_Tasks_
1. In the passage on U.S. technology policy below, turn the paragraph that begins "In 1970, complex technologies" into a short bulleted list that keeps its main figures and claims.
2. Write a continuation of the passage on U.S. technology policy and complex technologies below, starting after its closing sentence about tacit learning as a source of competitive advantage.

_Quoted passage_
....

U.S. technology policy must be revamped to deal with accelerating technological and organizational complexity.

The complexity of the technologies that drive economic performance today is making obsolete the mythic image of the brilliant lone inventor as well as undermining the effectiveness of traditional U.S. technology policy. Innovation in what we define as complex technologies is the work of organizational networks; no single person, not even a Thomas Edison, is capable of understanding them fully enough to be able to explain them in detail. But our mythmaking is not all that needs to be updated. The new processes of innovation are also undermining the effectiveness of traditional U.S. technology policy, which places a heavy focus on research and development (R&D) and unfettered markets as the major sources of the learning involved in innovation, while downplaying human resource development, the generation of technology-specific skills and know-how, and market-enhancing initiatives. This is inconsistent with what we now know about complex technologies. Innovation policies should be reformulated to include a self-conscious learning component.

In 1970, complex technologies made up 43 percent of the 30 most valuable world goods exports. By 1995, their portion had risen to 82 percent. With the rapid growth in the economic importance of complex technologies has come a parallel growth in the importance of complex organizational networks that often include firms, universities, and government agencies. According to a recent survey, more than 20,000 corporate alliances were formed between 1988 and 1992 in the United States; and since 1985, the number of alliances has increased by 25 percent annually. Complex networks coevolve with their complex technologies.

As complexity increases, the rate of growth and the characteristics of organizational networks will be significantly affected by public policy. The most important effects will be on network learning. Technological progress requires that networks repeatedly learn, integrate, and apply a wide variety of knowledge and know-how. The computer industry, for instance, has required repeated syntheses of knowledge from diverse scientific fields (such as solid-state physics, mathematics, and language theory) and a bewildering array of hardware and software capabilities (including architectural design and chip manufacturing). No single organization, not even the largest and most sophisticated firm, can succeed by pursuing a go-it-alone strategy in the arena of complex technologies. Thus, complex technologies depend on self-organizing networks that behave as learning organizations for success in innovation.

Networks have proven especially capable of incorporating tacit knowledge into their learning processes (such as unwritten know-how that often can be understood only with experience). Examples of tacit knowledge include rules of thumb from previous engineering design work, experience in manufacturing operations on the shop floor, or skill in using research instruments. Learning based on tacit knowledge tends to move less easily across organizational and geographical boundaries than more explicit or codified learning. Therefore, tacit learning can be a major source of competitive advantage.

....

_Given records_
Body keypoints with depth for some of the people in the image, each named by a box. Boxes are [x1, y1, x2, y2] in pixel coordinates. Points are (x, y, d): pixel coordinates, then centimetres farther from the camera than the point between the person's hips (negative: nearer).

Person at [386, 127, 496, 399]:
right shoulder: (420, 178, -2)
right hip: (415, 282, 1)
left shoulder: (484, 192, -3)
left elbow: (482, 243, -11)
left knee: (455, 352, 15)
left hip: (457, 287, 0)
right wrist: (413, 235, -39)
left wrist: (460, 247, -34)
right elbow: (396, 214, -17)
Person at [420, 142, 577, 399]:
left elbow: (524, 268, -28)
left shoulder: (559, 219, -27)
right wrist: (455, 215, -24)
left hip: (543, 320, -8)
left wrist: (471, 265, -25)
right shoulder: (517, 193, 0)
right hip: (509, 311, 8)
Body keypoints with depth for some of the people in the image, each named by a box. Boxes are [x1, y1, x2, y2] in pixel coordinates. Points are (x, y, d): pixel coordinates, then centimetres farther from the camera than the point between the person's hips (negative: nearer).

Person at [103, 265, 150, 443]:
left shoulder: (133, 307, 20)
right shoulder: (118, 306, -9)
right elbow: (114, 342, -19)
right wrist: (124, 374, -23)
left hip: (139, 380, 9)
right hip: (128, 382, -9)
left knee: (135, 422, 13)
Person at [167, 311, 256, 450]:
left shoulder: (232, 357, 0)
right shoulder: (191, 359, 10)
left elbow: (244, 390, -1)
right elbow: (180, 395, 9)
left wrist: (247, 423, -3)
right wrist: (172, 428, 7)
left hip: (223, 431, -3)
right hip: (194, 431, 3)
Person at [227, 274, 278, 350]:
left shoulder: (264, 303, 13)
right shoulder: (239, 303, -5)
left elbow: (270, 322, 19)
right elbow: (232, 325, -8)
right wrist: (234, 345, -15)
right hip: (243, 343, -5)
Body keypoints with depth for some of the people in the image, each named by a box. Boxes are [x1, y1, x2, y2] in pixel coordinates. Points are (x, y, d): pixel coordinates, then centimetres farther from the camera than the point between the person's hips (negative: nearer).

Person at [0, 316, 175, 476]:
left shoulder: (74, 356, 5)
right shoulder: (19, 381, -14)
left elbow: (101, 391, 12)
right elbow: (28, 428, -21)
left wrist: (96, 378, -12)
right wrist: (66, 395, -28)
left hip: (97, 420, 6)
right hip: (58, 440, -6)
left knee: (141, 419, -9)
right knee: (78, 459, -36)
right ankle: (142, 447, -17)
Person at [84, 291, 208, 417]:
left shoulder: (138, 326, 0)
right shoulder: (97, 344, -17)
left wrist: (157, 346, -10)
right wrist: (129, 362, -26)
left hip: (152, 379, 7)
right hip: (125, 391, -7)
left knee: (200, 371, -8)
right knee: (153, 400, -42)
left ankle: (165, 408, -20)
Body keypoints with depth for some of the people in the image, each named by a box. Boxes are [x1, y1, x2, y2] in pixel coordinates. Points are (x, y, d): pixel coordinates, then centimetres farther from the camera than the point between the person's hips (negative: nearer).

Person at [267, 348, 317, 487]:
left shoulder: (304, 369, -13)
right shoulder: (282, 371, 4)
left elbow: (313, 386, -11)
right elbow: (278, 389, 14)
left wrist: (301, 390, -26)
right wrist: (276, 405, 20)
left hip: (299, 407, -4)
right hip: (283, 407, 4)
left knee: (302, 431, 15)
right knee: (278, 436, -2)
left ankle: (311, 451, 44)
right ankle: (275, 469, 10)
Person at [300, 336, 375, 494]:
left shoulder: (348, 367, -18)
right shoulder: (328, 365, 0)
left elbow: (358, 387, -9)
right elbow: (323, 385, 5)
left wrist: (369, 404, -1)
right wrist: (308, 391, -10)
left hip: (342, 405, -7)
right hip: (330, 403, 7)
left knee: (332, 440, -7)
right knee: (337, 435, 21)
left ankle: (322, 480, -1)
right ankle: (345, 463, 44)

....

_Activity answers_
1.
- Complex technologies made up 43 percent of the 30 most valuable world goods exports in 1970 and 82 percent by 1995.
- As their economic importance grew, so did the importance of complex organizational networks, which often include firms, universities, and government agencies.
- In the United States, more than 20,000 corporate alliances were formed between 1988 and 1992, and the number of alliances has risen 25 percent annually since 1985.
- Complex networks coevolve with their complex technologies.

2.
Policy aims

Because of the centrality of network learning, public policy aimed at fostering innovation in complex technologies must give attention to three broad initiatives.

Developing network resources. Networks have at least three sets of resources: existing core capabilities, already internalized complementary assets, and completed organizational learning. A successful network must hold some core capabilities–that is, it must excel in certain aspects of innovation. Among the most important and difficult core capabilities to learn (or to imitate) are those that are essential to systems integration. Because there are many different ways to organize the designing, prototyping, manufacturing, and marketing of a complex technology, it is obvious that the ability to quickly conceptualize the technology as a whole and carry it through to commercialization represents a powerful, often dominant, capability. The design of a modern airplane, for instance, demands the ability to understand the problems and opportunities involved in integrating advanced mechanical techniques, digital information technology, new materials, and other specialized sets of technologies.

Engineering design teams in the aircraft industry typically contain about 100 technical specialties. The design activity requires a systems capability that may constitute a temporary knowledge monopoly built on some of the most complex kinds of organizational learning. In something as complex as the design of an aircraft, systems integration involves the ability to synthesize participation from a range of network partners. There is no way to achieve analytical understanding and control of integration of this type; the capability is, in part, experience-based, experimental, and embodied in the structure and processes of the network. Some have called this integration an organizational technology that “sits in the walls.”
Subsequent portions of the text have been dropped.